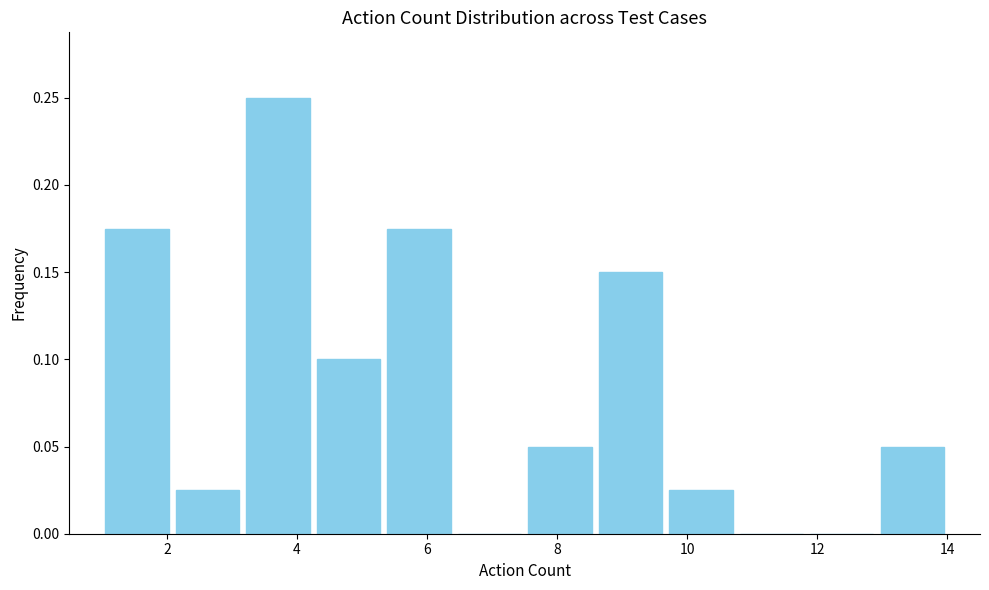

How tall is the bar that spans 3.2 to 4.2 on the x-axis? Neither the bar edges nor the heights are printed on the chart, so give them approximately, as read against the axes.

0.250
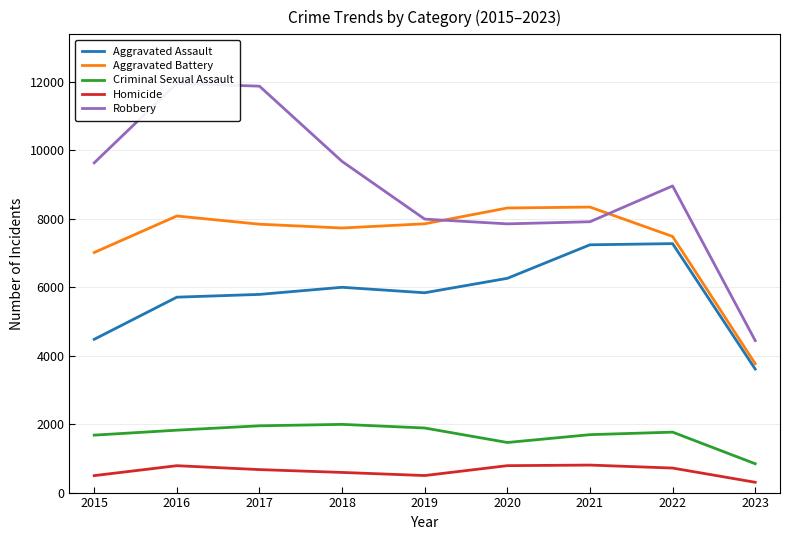

How many lines are shown in the chart?

5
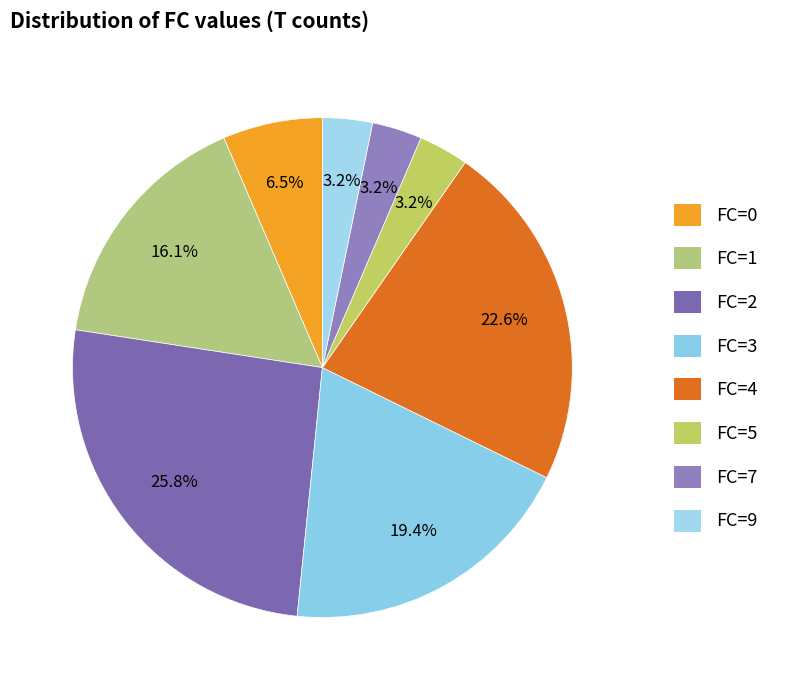

Which slice is the largest?

FC=2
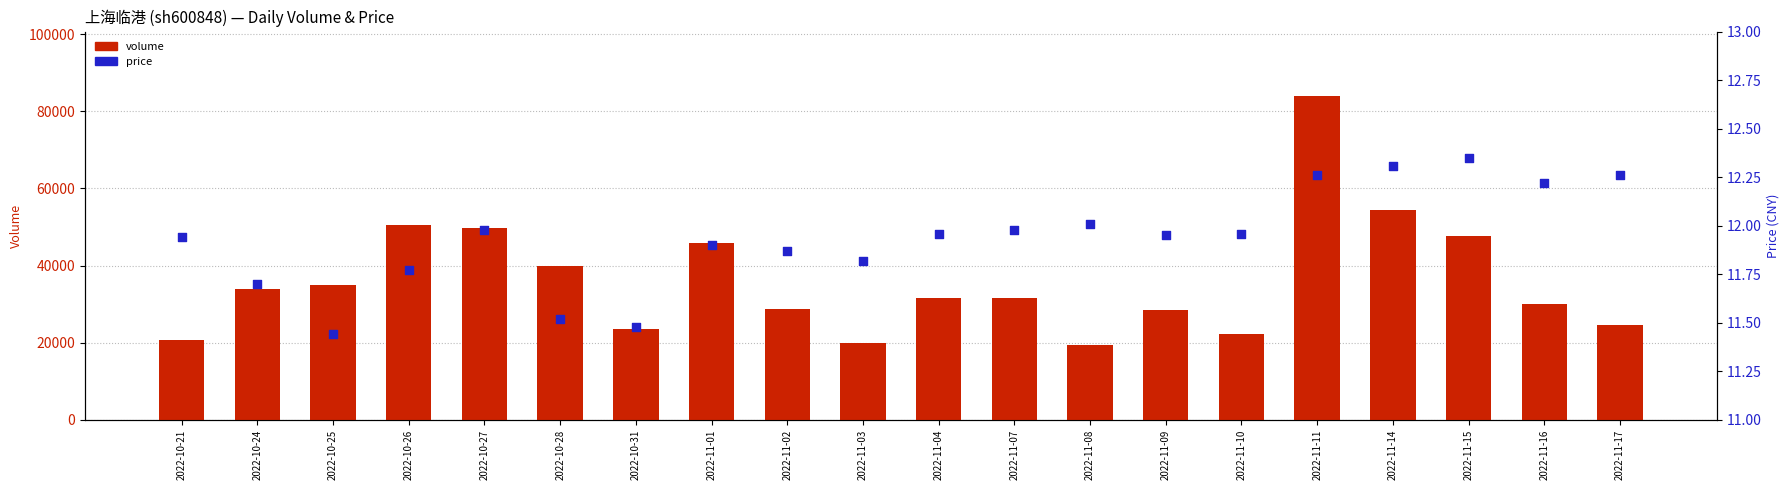

Which series contains the lowest Y value?

price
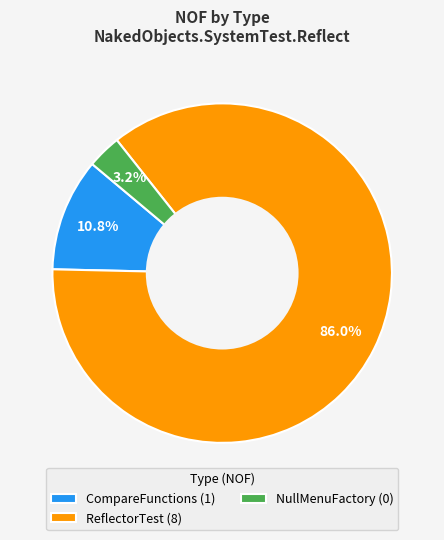

Count the number of slices in the pie.

3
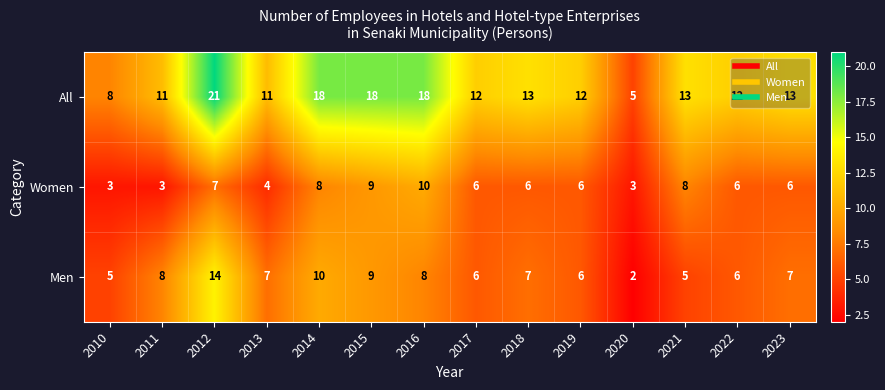

At which category is the sum across all series the highest?

2012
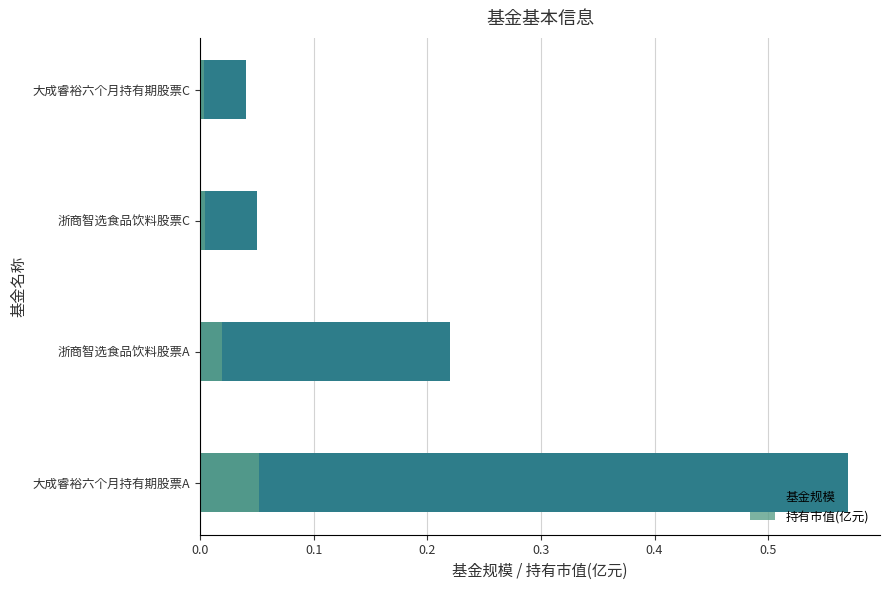

True or false: 基金规模 has a value of 0.1 at 浙商智选食品饮料股票C.

True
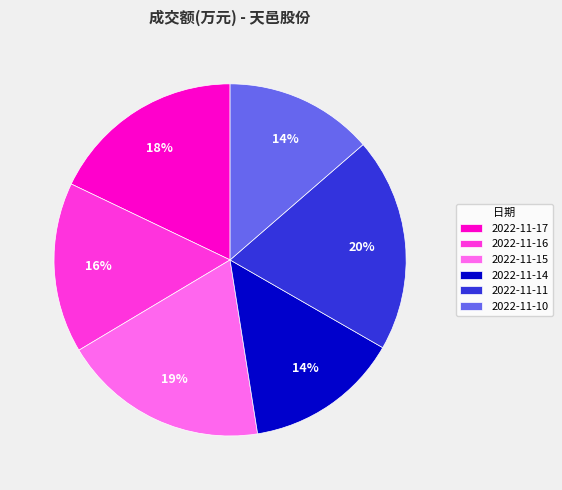

What is the ratio of the value at 2022-11-16 to the value at 2022-11-17?

0.9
──────────────────────────────
Give back every line of the items above word for word, leaving out the pictures.

How tall is the bar that spans 3.2 to 4.2 on the x-axis? Neither the bar edges nor the heights are printed on the chart, so give them approximately, as read against the axes.

0.250

How many lines are shown in the chart?

5

Which slice is the largest?

FC=2

Which series contains the lowest Y value?

price

Count the number of slices in the pie.

3

At which category is the sum across all series the highest?

2012

True or false: 基金规模 has a value of 0.1 at 浙商智选食品饮料股票C.

True

What is the ratio of the value at 2022-11-16 to the value at 2022-11-17?

0.9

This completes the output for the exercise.